Exercise aim
I need the lines below from the one with "M109,2010L186,2092L112,2152L98,2139V2023Z" down to the one with "M383,2176L470,2282L349,2382H298L289,2370L370,2303L313,2233Z" reproduced exactly, both ends included, and nothing else.

Provided data
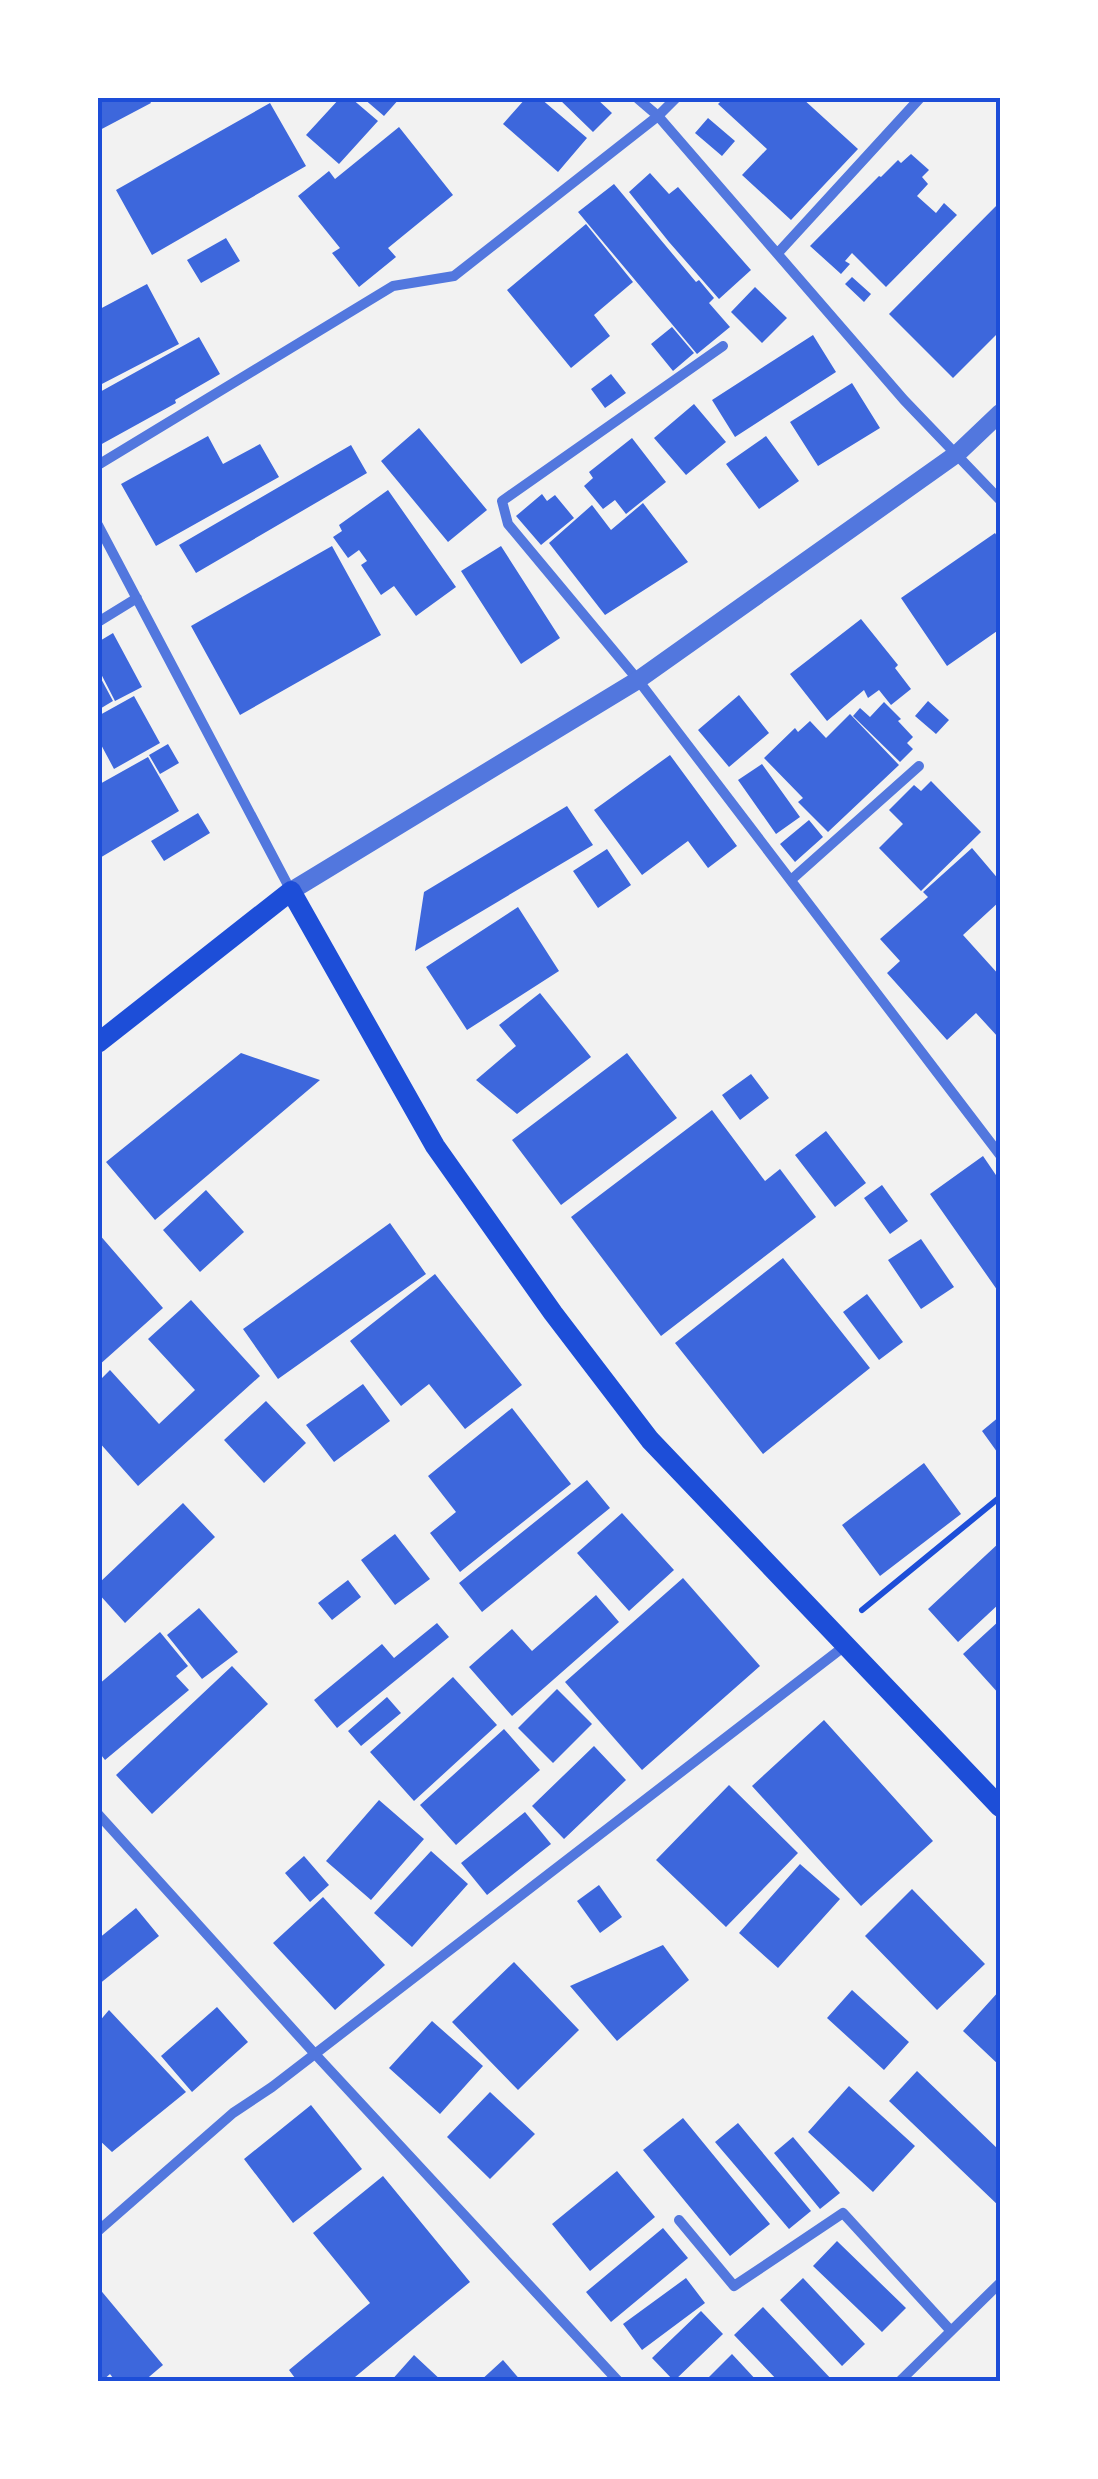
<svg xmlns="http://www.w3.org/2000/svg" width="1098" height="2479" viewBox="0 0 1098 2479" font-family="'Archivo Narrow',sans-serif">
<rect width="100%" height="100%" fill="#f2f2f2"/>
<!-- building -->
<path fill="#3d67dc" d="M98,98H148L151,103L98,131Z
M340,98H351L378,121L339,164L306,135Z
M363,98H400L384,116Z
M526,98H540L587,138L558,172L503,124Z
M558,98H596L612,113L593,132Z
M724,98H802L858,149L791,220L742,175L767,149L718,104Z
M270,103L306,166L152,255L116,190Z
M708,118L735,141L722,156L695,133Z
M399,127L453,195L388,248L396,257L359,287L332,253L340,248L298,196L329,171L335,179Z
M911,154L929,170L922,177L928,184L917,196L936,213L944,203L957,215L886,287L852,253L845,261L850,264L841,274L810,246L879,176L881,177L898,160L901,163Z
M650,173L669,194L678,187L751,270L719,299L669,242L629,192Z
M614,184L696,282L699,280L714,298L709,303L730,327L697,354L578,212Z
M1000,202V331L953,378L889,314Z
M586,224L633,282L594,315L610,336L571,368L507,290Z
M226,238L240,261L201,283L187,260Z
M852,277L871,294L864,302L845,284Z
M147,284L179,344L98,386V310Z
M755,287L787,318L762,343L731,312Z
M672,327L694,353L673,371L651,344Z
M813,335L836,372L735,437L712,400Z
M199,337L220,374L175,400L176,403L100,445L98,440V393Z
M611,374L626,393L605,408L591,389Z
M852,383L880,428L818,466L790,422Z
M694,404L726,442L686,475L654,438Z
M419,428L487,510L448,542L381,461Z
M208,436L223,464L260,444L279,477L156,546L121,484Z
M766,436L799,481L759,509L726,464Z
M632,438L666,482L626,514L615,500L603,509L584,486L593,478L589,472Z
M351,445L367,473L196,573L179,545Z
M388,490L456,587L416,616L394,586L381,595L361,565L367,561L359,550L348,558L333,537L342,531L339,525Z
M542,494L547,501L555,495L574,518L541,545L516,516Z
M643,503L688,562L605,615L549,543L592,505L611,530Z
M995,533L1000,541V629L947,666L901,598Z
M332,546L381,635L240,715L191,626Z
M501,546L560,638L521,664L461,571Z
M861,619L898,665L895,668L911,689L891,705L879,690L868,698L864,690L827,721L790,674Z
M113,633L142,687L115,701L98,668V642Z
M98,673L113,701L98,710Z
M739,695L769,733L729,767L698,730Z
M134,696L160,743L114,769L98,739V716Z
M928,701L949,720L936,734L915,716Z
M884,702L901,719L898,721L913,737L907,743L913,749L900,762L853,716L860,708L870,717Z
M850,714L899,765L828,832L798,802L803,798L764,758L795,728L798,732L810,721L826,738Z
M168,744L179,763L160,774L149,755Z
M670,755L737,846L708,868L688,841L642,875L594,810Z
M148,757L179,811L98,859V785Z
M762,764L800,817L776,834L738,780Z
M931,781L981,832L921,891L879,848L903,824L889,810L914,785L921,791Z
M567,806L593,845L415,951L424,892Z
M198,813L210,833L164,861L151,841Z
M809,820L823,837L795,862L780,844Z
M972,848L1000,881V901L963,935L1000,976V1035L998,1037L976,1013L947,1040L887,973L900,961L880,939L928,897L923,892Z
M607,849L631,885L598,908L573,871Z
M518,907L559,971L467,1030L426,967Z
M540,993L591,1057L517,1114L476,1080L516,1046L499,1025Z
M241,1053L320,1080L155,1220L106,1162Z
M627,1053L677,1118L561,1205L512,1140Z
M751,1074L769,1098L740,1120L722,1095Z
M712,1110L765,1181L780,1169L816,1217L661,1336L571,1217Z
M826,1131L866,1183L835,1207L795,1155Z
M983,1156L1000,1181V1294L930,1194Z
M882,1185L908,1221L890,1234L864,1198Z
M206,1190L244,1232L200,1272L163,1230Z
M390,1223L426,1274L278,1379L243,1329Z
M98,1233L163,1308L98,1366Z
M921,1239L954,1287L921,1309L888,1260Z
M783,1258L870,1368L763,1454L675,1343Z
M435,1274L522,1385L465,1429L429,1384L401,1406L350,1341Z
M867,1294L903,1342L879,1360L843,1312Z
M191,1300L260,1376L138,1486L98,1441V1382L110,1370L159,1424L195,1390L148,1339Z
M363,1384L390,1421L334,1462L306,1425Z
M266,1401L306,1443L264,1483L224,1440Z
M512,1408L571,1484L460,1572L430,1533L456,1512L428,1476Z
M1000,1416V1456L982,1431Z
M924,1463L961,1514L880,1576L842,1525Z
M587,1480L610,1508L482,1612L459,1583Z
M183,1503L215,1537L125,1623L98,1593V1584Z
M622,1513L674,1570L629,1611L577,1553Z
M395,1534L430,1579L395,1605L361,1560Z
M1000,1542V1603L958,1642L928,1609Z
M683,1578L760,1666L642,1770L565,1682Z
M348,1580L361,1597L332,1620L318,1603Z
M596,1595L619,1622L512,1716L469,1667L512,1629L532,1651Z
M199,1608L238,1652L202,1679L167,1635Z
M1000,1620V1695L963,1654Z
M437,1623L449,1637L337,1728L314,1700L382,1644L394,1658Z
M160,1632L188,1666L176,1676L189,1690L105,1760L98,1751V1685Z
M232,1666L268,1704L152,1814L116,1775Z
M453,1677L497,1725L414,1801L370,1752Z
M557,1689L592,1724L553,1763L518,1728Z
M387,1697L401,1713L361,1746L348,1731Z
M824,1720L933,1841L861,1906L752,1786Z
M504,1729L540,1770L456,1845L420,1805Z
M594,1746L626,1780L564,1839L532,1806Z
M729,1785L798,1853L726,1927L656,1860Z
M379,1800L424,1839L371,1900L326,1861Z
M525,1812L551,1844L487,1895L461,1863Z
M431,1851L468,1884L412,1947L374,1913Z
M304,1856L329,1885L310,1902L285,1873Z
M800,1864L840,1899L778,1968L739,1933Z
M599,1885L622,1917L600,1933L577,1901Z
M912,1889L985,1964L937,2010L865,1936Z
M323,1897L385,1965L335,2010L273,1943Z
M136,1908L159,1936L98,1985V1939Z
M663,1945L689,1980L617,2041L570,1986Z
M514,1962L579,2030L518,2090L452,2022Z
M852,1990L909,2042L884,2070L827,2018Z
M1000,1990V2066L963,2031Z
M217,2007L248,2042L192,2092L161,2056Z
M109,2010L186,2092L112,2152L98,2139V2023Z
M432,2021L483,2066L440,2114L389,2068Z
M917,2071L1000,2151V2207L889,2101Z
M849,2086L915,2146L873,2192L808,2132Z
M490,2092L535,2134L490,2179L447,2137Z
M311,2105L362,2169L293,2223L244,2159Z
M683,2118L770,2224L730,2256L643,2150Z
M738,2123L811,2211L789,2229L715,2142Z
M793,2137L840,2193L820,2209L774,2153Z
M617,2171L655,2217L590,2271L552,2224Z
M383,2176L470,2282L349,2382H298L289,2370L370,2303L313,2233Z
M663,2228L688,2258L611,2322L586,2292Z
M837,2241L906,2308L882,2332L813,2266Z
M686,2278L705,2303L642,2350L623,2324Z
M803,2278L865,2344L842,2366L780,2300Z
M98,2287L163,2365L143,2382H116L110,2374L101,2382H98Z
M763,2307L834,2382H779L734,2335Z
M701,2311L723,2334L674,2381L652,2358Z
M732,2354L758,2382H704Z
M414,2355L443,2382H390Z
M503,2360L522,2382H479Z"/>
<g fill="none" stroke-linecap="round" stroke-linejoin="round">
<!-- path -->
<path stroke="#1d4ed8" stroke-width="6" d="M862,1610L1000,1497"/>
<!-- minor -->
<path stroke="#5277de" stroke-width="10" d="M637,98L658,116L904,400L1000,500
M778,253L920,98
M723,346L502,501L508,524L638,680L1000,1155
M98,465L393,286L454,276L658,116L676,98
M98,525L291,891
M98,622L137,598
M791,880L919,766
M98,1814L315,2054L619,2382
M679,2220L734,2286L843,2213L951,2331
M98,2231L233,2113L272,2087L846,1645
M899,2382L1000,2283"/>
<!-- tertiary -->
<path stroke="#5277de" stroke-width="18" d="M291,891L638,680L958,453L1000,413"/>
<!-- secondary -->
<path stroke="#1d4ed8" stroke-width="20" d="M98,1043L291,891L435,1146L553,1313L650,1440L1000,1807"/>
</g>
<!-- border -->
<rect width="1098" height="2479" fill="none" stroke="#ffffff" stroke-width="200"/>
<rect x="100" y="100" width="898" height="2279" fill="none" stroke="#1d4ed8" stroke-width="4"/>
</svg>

Result for this task
M109,2010L186,2092L112,2152L98,2139V2023Z
M432,2021L483,2066L440,2114L389,2068Z
M917,2071L1000,2151V2207L889,2101Z
M849,2086L915,2146L873,2192L808,2132Z
M490,2092L535,2134L490,2179L447,2137Z
M311,2105L362,2169L293,2223L244,2159Z
M683,2118L770,2224L730,2256L643,2150Z
M738,2123L811,2211L789,2229L715,2142Z
M793,2137L840,2193L820,2209L774,2153Z
M617,2171L655,2217L590,2271L552,2224Z
M383,2176L470,2282L349,2382H298L289,2370L370,2303L313,2233Z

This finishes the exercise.